Your answer must be the records below, repeated exactly, with every picture left out.

Dataset:
*** Begin section ***

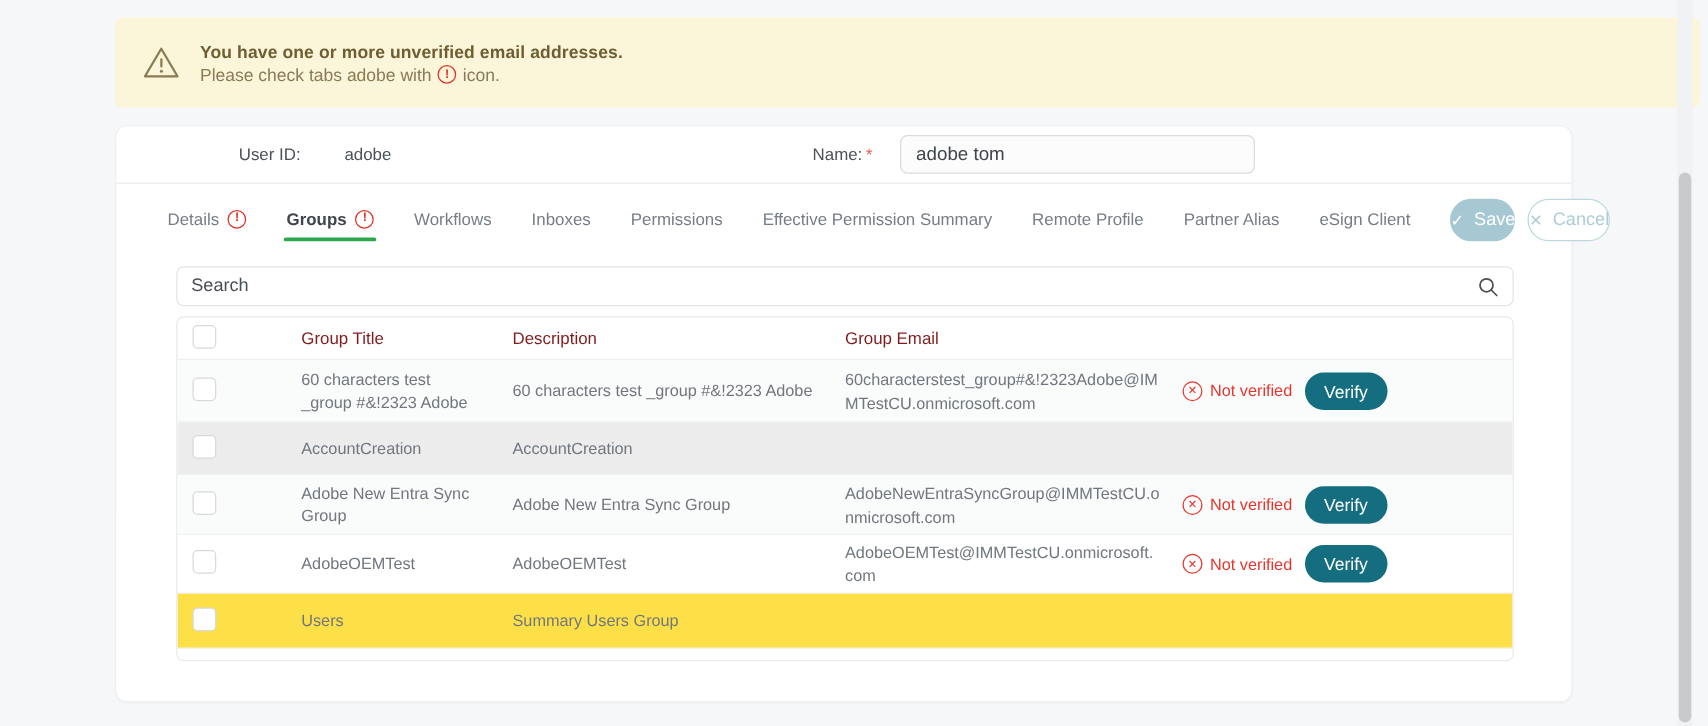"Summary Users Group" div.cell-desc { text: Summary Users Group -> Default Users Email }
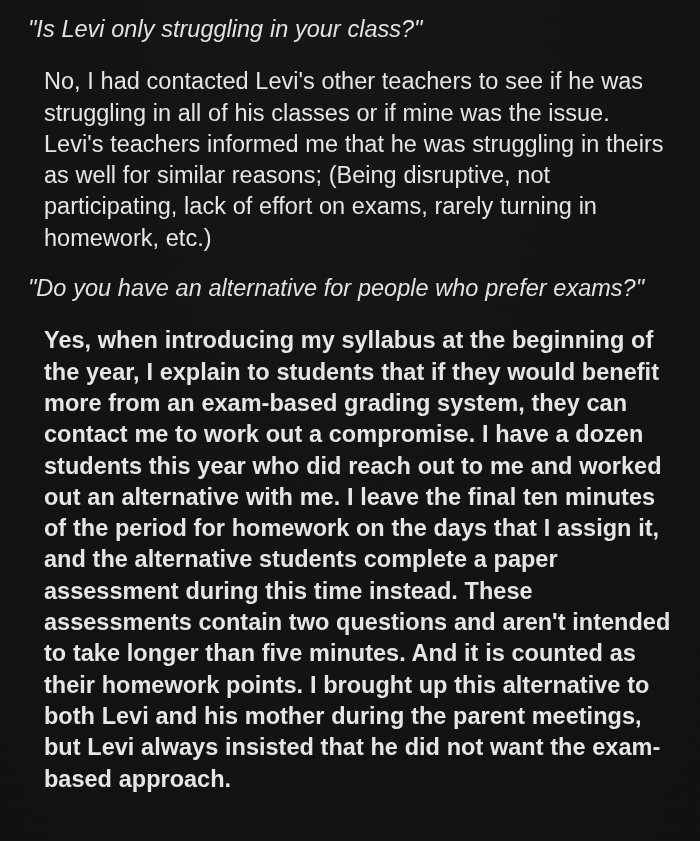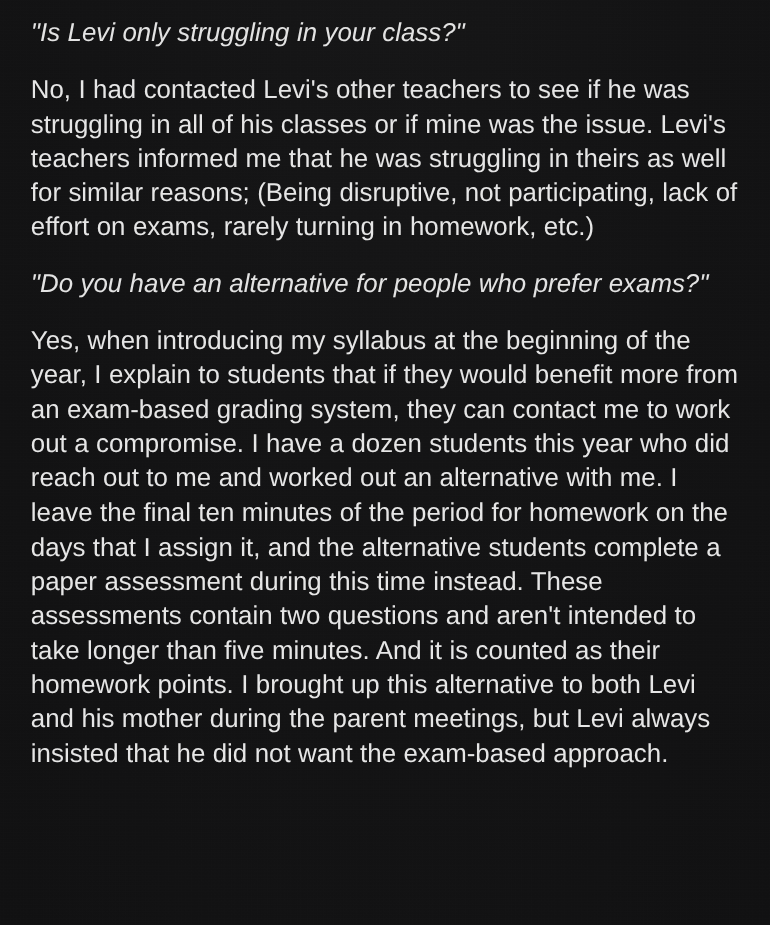"No, I had contacted Levi's" .para.answer { margin-left: none -> 16px }
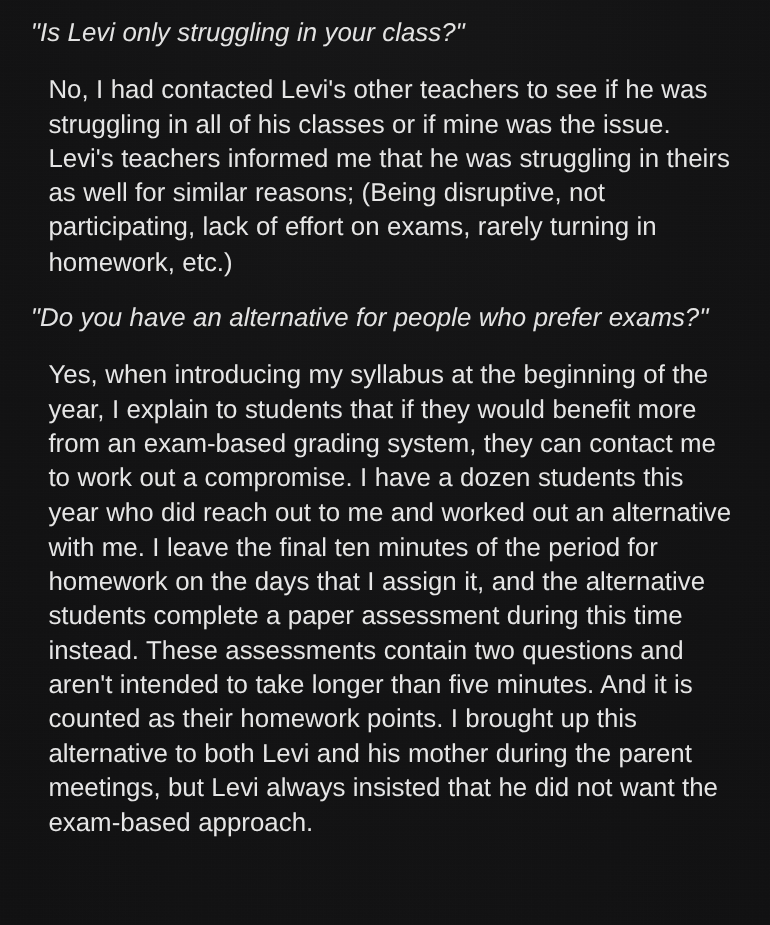"Yes, when introducing my syllabus" .para:last-child { font-weight: none -> bold }
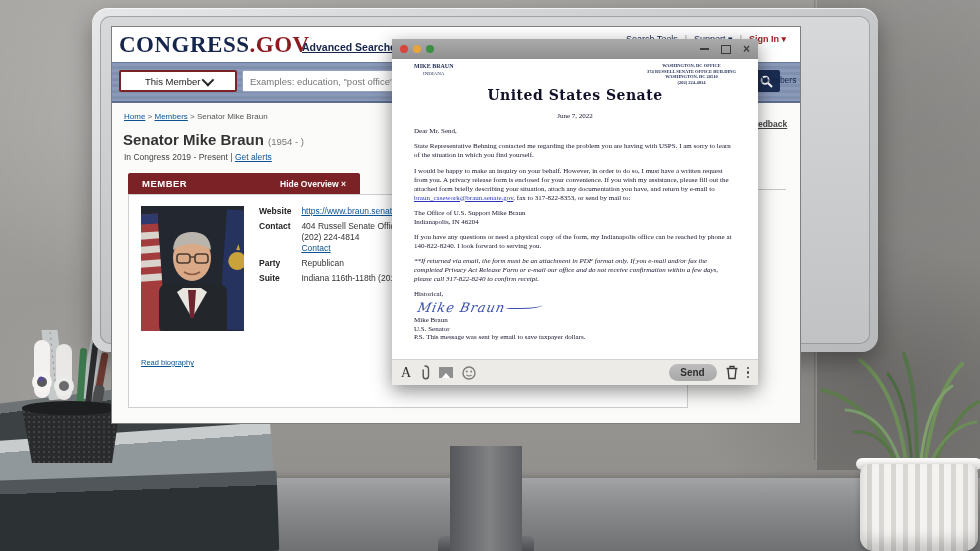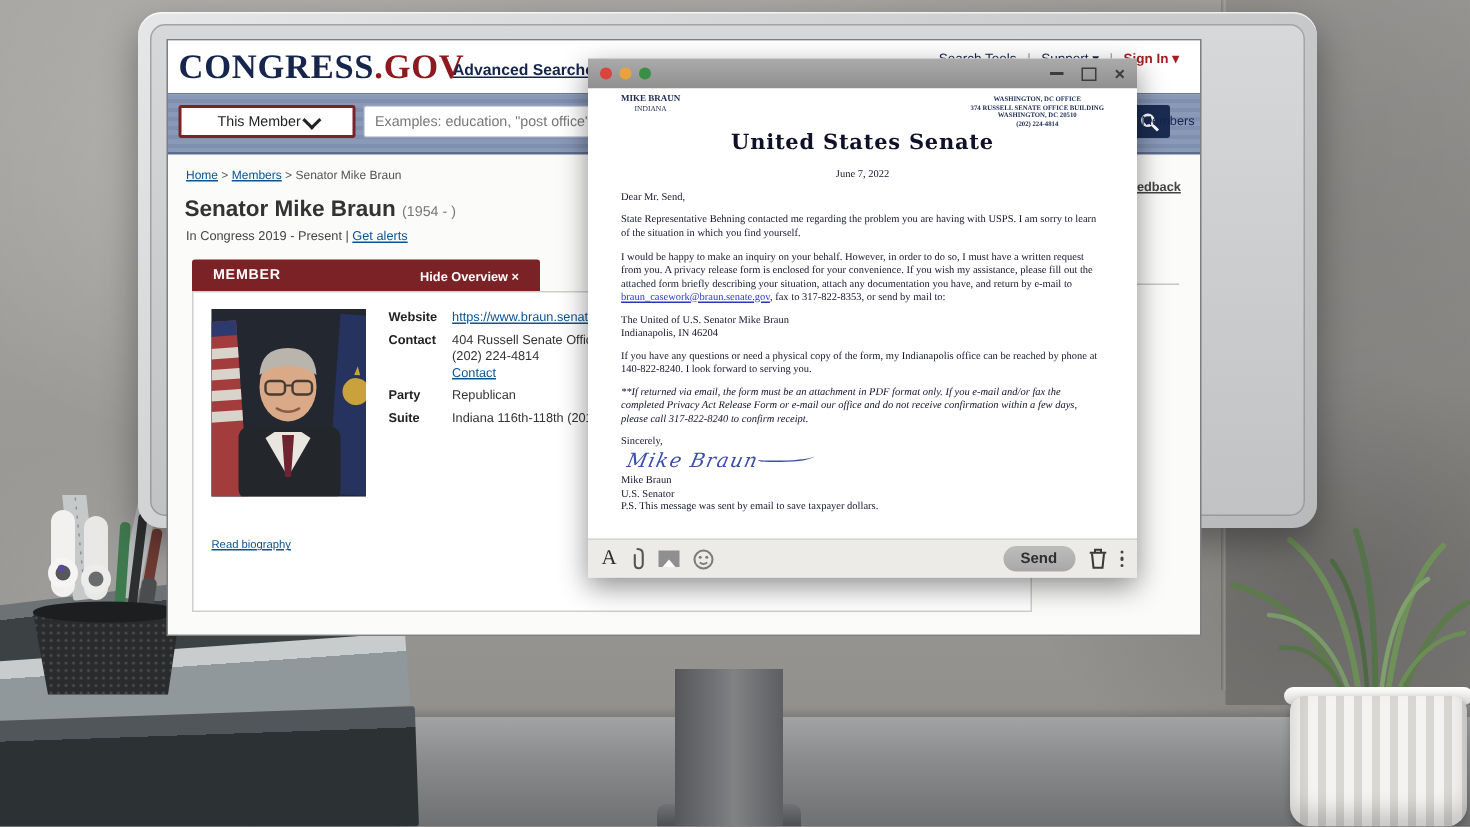"The United of U.S. Senator" div { text: United of U.S. Senator -> Office of U.S. Support }
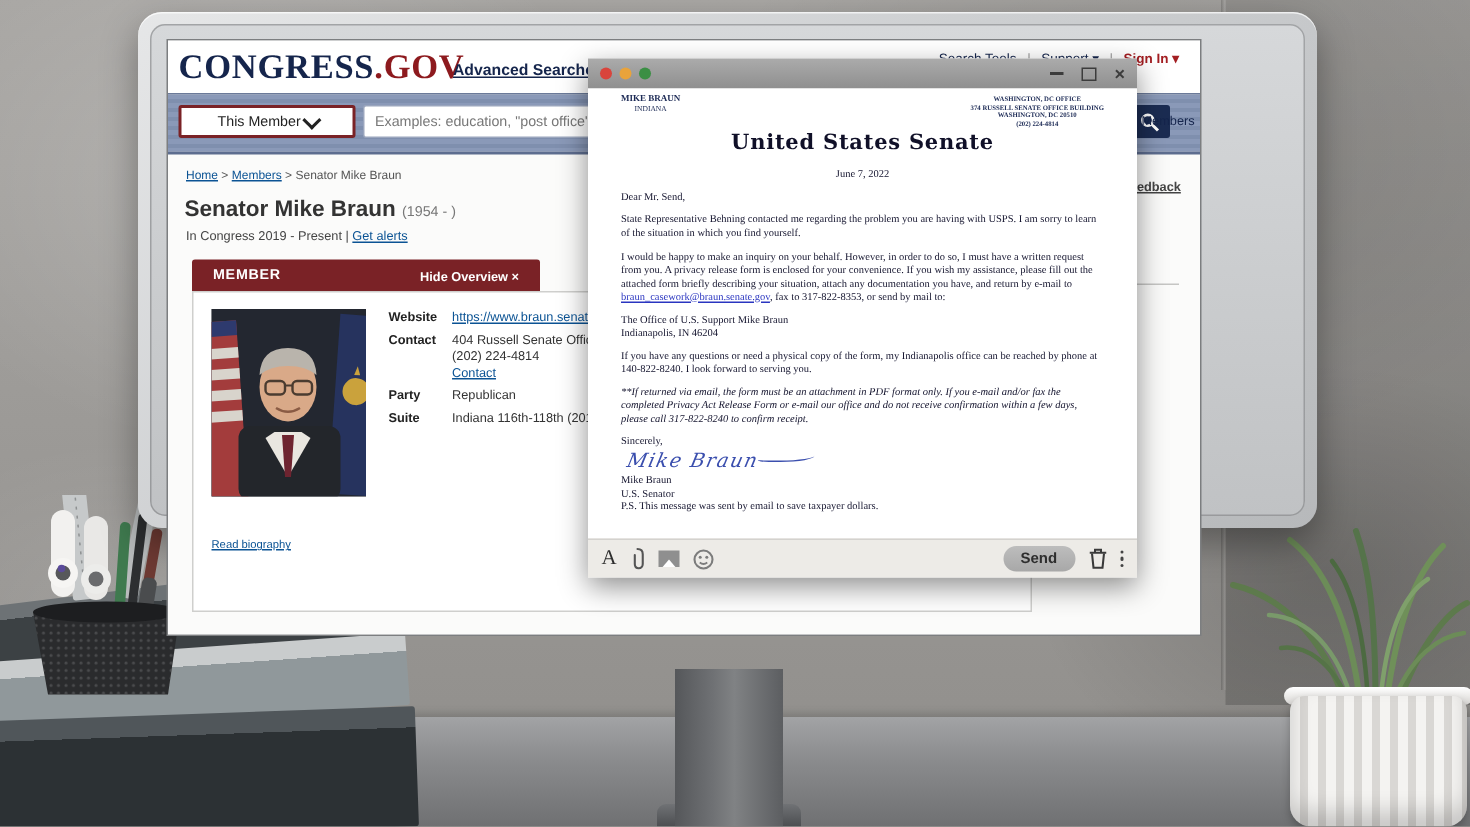"Sincerely," div.closing { text: Sincerely -> Historical }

*** End section ***

Written solution:
"Summary Users Group" div.cell-desc { text: Summary Users Group -> Default Users Email }
"No, I had contacted Levi's" .para.answer { margin-left: none -> 16px }
"Yes, when introducing my syllabus" .para:last-child { font-weight: none -> bold }
"The United of U.S. Senator" div { text: United of U.S. Senator -> Office of U.S. Support }
"Sincerely," div.closing { text: Sincerely -> Historical }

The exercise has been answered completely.